WHAT THIS TASK INVOLVES =>
Some of the lines below need repeating. Reproduce exactly those between the lines holding "left eye: (37, 49)" and "right hip: (275, 454)", inclusive.

__________

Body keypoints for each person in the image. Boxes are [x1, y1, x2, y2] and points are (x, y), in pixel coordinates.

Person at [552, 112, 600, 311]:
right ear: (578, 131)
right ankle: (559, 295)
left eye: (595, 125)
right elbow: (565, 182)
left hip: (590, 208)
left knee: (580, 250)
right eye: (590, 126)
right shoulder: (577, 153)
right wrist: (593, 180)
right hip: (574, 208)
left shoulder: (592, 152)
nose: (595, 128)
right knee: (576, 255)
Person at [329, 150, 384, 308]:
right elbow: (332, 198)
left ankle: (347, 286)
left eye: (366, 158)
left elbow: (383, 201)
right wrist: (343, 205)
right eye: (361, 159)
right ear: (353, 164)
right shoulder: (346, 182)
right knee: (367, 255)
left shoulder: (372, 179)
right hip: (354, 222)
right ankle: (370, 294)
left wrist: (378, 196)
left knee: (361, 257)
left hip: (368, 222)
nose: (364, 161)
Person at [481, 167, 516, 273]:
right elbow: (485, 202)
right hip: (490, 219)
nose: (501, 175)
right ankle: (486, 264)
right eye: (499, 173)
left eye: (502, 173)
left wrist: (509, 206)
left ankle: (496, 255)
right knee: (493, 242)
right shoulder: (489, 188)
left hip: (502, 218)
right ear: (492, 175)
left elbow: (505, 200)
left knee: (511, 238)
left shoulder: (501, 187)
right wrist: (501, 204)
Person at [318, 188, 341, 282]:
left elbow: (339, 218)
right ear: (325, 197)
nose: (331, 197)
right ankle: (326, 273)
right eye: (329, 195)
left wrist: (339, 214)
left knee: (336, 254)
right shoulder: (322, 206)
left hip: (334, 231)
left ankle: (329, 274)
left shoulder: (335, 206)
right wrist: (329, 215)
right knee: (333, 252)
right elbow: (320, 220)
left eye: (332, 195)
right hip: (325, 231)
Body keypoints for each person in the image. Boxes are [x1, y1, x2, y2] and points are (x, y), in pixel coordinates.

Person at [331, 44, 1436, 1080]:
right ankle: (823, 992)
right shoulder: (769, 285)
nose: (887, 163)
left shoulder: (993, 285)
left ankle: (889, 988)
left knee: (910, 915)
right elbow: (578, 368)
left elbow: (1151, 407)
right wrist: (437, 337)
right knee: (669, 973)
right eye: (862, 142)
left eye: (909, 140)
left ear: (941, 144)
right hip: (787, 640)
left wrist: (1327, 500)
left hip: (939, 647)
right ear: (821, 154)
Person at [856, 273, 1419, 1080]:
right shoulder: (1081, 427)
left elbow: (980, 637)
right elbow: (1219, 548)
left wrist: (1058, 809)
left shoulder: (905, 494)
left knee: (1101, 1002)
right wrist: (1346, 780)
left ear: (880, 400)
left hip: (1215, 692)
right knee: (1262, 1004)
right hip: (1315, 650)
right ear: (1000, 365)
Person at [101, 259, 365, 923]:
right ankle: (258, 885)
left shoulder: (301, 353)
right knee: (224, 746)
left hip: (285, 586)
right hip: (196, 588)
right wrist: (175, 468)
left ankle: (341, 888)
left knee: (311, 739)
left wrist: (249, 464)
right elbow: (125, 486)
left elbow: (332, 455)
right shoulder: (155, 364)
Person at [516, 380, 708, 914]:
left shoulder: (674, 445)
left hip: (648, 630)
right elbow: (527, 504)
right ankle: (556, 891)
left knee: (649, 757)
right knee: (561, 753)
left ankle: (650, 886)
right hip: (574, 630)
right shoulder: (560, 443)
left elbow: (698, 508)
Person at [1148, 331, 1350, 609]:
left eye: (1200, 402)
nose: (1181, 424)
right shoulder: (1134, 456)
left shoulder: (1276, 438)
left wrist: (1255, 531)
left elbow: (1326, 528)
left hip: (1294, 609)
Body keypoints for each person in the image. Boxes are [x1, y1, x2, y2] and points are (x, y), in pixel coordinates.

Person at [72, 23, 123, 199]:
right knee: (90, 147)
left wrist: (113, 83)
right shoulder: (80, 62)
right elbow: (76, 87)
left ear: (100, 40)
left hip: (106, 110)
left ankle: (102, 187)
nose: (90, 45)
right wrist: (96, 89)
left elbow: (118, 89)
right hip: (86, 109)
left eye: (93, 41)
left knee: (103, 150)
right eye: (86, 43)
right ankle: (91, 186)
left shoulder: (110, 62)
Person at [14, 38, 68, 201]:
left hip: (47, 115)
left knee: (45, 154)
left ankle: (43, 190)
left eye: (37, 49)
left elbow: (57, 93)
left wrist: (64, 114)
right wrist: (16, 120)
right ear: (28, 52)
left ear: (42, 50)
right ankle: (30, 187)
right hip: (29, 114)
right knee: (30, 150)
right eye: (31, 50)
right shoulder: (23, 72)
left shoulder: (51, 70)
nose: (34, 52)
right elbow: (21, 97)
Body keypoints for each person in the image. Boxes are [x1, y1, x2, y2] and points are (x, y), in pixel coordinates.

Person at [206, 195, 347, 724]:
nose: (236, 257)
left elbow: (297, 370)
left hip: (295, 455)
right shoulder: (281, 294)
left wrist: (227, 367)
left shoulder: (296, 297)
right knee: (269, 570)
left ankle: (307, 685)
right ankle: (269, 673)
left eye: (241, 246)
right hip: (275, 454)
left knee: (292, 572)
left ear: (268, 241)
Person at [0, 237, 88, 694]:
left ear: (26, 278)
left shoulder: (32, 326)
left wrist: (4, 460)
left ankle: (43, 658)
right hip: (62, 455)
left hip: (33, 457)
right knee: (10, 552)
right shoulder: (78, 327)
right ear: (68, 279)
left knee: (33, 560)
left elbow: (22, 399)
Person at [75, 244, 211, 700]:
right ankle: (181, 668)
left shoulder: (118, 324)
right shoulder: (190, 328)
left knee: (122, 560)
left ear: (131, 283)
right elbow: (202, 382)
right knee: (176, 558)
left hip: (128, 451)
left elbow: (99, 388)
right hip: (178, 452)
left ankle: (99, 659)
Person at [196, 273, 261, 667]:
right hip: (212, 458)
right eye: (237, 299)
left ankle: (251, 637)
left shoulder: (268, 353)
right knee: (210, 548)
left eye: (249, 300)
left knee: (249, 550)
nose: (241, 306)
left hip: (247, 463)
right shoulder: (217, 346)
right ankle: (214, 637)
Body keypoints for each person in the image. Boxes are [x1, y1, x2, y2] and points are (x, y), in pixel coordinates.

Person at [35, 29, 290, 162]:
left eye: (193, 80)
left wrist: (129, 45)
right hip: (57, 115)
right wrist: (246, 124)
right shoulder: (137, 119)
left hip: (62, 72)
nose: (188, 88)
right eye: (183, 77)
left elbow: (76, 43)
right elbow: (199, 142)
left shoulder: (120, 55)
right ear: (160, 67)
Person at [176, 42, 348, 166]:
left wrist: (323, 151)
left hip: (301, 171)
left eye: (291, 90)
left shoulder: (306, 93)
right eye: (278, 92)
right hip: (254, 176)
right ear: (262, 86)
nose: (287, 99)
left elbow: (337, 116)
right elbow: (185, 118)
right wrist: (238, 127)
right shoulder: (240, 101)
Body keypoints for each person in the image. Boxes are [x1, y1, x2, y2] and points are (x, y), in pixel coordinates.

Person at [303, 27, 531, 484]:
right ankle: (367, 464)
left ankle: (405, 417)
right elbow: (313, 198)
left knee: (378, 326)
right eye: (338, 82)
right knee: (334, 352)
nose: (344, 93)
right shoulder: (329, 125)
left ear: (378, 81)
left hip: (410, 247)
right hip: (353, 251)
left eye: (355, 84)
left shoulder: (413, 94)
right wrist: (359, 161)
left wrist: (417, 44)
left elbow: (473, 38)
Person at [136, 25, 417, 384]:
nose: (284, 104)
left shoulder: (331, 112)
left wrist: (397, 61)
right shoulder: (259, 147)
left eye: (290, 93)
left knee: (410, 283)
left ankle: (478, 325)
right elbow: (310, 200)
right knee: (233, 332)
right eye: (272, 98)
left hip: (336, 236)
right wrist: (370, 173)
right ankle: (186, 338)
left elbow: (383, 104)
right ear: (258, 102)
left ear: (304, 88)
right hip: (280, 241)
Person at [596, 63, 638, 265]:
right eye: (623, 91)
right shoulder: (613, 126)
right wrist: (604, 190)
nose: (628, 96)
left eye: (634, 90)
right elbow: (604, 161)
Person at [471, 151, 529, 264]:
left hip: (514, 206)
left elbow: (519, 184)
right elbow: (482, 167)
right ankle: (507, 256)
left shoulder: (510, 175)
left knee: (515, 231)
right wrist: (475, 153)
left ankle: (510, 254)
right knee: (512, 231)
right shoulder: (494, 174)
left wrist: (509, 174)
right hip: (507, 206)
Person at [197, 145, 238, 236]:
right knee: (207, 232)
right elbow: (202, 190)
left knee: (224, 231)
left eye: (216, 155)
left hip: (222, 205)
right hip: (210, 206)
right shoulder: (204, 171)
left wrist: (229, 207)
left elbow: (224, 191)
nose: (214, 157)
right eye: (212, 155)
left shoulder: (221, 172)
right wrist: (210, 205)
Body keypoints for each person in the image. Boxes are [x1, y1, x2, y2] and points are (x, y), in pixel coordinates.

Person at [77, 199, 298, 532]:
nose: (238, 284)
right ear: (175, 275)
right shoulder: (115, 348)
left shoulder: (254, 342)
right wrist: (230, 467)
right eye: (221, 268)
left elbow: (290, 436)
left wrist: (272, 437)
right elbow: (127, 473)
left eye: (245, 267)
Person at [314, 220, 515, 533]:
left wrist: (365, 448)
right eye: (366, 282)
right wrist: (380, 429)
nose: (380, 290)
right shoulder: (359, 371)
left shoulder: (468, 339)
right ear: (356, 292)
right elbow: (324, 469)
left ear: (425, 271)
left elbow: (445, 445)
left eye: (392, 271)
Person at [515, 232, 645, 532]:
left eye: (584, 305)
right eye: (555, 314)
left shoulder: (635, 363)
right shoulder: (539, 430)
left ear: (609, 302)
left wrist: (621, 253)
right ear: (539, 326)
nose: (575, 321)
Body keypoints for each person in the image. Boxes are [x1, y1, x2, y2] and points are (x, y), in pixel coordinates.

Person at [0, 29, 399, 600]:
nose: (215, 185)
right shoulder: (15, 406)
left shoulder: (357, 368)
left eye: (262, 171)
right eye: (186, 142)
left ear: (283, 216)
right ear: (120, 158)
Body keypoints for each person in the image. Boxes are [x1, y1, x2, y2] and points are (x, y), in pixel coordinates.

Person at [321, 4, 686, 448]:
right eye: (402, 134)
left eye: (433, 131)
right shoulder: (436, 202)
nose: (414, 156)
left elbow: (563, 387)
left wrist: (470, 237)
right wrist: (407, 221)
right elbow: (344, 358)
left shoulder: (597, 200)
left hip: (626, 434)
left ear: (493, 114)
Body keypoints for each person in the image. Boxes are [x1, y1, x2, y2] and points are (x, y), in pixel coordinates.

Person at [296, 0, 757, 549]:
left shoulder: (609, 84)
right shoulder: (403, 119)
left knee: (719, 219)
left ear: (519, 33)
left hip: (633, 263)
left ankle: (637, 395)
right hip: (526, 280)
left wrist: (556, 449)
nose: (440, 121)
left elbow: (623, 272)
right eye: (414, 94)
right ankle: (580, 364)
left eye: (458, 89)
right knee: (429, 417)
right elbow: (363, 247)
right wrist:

__________

TASK RESULT =>
left eye: (37, 49)
left elbow: (57, 93)
left wrist: (64, 114)
right wrist: (16, 120)
right ear: (28, 52)
left ear: (42, 50)
right ankle: (30, 187)
right hip: (29, 114)
right knee: (30, 150)
right eye: (31, 50)
right shoulder: (23, 72)
left shoulder: (51, 70)
nose: (34, 52)
right elbow: (21, 97)
Body keypoints for each person in the image. Boxes are [x1, y1, x2, y2] and points are (x, y), in pixel coordinates.

Person at [206, 195, 347, 724]:
nose: (236, 257)
left elbow: (297, 370)
left hip: (295, 455)
right shoulder: (281, 294)
left wrist: (227, 367)
left shoulder: (296, 297)
right knee: (269, 570)
left ankle: (307, 685)
right ankle: (269, 673)
left eye: (241, 246)
right hip: (275, 454)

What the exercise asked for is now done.